Magnus Hagander wrote:
> On Thu, Nov 29, 2007 at 09:43:30AM -0300, Alvaro Herrera wrote:
> > Magnus Hagander wrote:

> > > Maybe. I'm concerned we might end up logging a whole lot more, for cases
> > > where it's not an actual error. For example, a file that doesn't exist
> > > doesn't necessarily mean it's an error... I don't want to have to go
> > > through all code-paths that end up calling that function to see if that 
> > > may
> > > be so...
> >
> > I just checked.  I see there are only five callers.  In three cases (two
> > in file/fd.c and one in port/dirent.c), there is at a single error code
> > which is "possibly expected".  It is taken care of without calling
> > _dosmaperr at all.  In syslogger.c there are two possibly expected error
> > codes, dealt with in the same way.  And the last caller is
> > port/getrusage.c, which has no possibly-expected error code.
> > 
> > So I don't think this is a concern -- whenever _dosmaperr is called, a
> > "true" error message is already going to be logged.
> 
> What about all points that call readdir() which maps to that acll in
> port/dirent.c?

Sorry, I don't follow.  I think the expected case is that FindNextFile
fails with ERROR_NO_MORE_FILES when there are no more files, on which
case we don't call _dosmaperr.

...

Oh, I see what you mean: for the unexpected cases that readdir() does
call _dosmaperr, readdir returns NULL but what does the caller do?

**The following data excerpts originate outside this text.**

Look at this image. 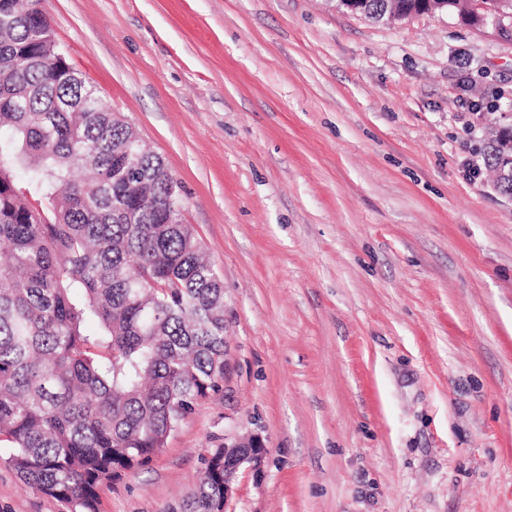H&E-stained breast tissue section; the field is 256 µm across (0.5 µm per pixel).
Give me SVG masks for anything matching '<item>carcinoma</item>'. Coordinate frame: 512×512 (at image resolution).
<instances>
[{"label": "carcinoma", "mask_w": 512, "mask_h": 512, "mask_svg": "<svg viewBox=\"0 0 512 512\" xmlns=\"http://www.w3.org/2000/svg\"><path fill=\"white\" fill-rule=\"evenodd\" d=\"M39 0H0V449L25 487L98 512L224 383V283L184 224L180 187L71 67ZM377 22L414 0H362ZM475 28L512 0H430ZM512 156V127L487 153ZM171 512H224V449Z\"/></svg>", "instance_id": "carcinoma-1"}]
</instances>
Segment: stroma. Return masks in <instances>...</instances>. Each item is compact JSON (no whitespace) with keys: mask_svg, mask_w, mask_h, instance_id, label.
I'll list each match as a JSON object with an SVG mask.
<instances>
[{"mask_svg":"<svg viewBox=\"0 0 512 512\" xmlns=\"http://www.w3.org/2000/svg\"><path fill=\"white\" fill-rule=\"evenodd\" d=\"M41 7L224 280L222 393L99 512L179 506L250 433L227 512H512V197L479 153L512 124V40L333 0ZM0 512L70 508L0 459Z\"/></svg>","mask_w":512,"mask_h":512,"instance_id":"1","label":"stroma"}]
</instances>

The good news is that most callers of readdir are in frontend programs:
pg_standby, initdb, pg_resetxlog.  There are two callers in the backend:
file/fd.c again, which already calls ereport(ERROR) if anything weird
happen, and pgfnames() which also logs a WARNING.

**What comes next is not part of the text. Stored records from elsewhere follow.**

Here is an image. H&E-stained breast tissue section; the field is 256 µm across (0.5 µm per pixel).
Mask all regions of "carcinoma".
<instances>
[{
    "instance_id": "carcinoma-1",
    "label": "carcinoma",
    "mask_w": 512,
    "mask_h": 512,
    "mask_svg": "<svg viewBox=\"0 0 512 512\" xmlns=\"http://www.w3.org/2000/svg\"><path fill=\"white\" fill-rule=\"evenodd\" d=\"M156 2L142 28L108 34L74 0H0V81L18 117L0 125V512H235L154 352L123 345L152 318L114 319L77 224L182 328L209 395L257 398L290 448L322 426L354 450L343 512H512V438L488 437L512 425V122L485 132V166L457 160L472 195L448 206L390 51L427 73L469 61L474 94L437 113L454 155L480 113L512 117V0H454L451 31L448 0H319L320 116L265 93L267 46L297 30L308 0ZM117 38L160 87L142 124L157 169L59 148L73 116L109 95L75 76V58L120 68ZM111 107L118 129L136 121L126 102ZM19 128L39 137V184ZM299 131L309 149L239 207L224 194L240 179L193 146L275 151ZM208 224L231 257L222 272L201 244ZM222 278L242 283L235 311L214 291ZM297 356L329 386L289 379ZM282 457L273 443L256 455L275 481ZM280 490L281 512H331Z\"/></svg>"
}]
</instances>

Callers in frontend programs are not a problem, because the current
_dosmaperr already calls fprintf(stderr) with the code mapping message
in all cases.


Hmm, I just noticed a bug in those fprintf calls -- they are missing
the terminating newline.  Please change that too if you're going to
patch this part of the code.  In order to avoid translation problems, I
think it should be like this:

fprintf(stderr, _("mapped win32 error code %lu to %d" "\n"), e, errno);

Thanks!

-- 
Alvaro Herrera                 http://www.amazon.com/gp/registry/CTMLCN8V17R4
One man's impedance mismatch is another man's layer of abstraction.